== WORK TO BE COMPLETED ==
Take the entries below and print, exactly, the stretch from the line containing "left knee: (190, 1413)" through the line containing "nose: (465, 1365)", both included.

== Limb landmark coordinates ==
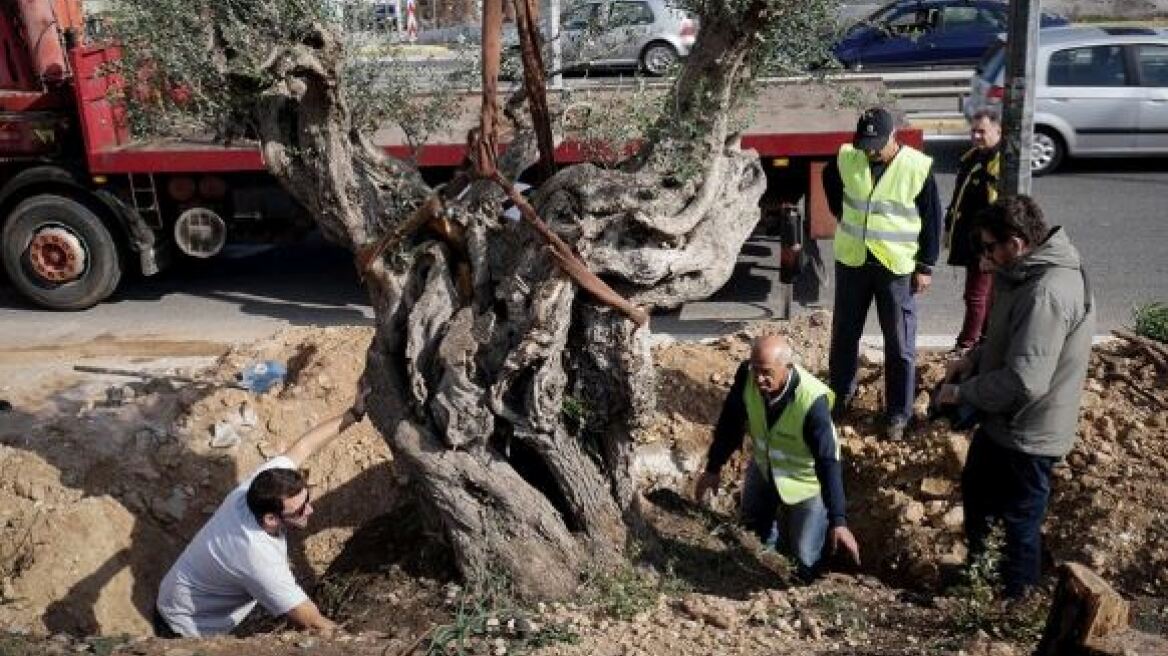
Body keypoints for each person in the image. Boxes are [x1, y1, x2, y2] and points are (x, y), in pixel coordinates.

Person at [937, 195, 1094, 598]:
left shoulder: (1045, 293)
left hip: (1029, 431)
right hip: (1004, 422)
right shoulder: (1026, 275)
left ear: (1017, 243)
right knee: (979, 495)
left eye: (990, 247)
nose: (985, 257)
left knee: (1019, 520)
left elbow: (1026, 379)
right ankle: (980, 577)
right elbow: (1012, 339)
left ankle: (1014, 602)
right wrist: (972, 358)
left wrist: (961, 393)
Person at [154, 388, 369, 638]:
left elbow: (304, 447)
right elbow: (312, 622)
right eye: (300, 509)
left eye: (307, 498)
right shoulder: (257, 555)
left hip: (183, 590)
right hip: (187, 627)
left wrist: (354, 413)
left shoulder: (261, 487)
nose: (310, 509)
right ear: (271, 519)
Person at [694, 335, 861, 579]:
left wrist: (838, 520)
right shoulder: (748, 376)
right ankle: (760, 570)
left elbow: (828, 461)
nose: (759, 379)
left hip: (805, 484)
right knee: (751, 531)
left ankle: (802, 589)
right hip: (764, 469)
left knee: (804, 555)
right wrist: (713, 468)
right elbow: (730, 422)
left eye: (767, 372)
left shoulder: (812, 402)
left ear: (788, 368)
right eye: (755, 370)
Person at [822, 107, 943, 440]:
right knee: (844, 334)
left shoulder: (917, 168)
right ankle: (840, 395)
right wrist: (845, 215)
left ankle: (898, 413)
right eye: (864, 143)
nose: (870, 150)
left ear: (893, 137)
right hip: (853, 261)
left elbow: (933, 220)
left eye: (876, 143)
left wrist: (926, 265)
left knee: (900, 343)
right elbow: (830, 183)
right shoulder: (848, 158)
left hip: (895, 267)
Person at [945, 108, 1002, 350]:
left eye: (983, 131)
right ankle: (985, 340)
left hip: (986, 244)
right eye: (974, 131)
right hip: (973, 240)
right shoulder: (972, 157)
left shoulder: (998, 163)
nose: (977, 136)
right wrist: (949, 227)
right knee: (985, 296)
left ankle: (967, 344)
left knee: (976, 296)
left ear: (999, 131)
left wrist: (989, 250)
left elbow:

--

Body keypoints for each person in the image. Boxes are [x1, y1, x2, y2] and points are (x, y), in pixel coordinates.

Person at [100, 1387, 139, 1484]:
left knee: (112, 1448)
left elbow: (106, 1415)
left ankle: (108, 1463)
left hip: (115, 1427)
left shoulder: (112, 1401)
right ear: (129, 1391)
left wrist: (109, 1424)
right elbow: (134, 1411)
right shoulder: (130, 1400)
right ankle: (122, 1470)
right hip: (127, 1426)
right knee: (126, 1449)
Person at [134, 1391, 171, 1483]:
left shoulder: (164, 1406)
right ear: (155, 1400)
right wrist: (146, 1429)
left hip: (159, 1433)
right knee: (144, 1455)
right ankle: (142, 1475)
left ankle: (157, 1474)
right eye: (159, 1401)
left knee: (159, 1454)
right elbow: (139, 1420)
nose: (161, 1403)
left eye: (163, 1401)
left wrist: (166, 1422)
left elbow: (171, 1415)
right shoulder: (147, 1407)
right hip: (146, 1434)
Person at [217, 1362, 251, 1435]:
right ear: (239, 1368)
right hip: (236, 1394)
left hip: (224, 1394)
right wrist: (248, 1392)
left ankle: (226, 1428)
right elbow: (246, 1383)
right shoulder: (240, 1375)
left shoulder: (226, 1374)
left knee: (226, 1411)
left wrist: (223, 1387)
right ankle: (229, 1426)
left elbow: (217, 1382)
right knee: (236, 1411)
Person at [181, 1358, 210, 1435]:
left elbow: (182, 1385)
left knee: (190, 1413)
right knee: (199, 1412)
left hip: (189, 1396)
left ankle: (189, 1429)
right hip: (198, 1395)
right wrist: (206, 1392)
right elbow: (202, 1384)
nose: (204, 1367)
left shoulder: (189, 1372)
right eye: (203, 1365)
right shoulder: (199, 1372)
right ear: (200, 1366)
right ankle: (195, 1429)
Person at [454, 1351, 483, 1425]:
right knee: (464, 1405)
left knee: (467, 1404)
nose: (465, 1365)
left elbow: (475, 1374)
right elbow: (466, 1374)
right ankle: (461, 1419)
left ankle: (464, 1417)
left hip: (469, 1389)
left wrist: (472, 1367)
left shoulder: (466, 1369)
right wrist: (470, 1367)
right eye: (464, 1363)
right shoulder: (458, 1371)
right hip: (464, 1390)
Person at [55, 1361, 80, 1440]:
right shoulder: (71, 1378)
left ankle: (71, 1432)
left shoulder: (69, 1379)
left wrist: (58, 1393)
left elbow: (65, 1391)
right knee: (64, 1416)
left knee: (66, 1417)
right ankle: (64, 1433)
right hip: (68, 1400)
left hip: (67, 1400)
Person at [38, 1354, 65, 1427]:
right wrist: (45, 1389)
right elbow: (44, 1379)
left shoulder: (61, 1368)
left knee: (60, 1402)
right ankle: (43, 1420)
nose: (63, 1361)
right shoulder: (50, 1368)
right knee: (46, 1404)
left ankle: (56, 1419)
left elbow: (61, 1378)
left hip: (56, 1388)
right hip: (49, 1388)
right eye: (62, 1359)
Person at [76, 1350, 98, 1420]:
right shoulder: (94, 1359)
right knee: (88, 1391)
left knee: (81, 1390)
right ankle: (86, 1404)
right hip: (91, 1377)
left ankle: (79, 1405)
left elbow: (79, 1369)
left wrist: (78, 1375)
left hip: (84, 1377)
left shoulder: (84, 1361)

== OUTPUT BELOW ==
left knee: (190, 1413)
right knee: (199, 1412)
left hip: (189, 1396)
left ankle: (189, 1429)
right hip: (198, 1395)
right wrist: (206, 1392)
right elbow: (202, 1384)
nose: (204, 1367)
left shoulder: (189, 1372)
right eye: (203, 1365)
right shoulder: (199, 1372)
right ear: (200, 1366)
right ankle: (195, 1429)
Person at [454, 1351, 483, 1425]:
right knee: (464, 1405)
left knee: (467, 1404)
nose: (465, 1365)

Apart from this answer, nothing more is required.